The lines to extract run from the first line of the entries through the line that contains "Shelby Avenue to"; reproduce exactly those lines and no others.

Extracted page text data
╭──

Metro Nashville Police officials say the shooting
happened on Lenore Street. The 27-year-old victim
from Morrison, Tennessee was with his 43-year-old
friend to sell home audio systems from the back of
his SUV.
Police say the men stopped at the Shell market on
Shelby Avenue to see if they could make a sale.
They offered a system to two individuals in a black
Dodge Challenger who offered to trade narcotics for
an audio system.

╰──

**Answer to this exercise**
Metro Nashville Police officials say the shooting
happened on Lenore Street. The 27-year-old victim
from Morrison, Tennessee was with his 43-year-old
friend to sell home audio systems from the back of
his SUV.
Police say the men stopped at the Shell market on
Shelby Avenue to see if they could make a sale.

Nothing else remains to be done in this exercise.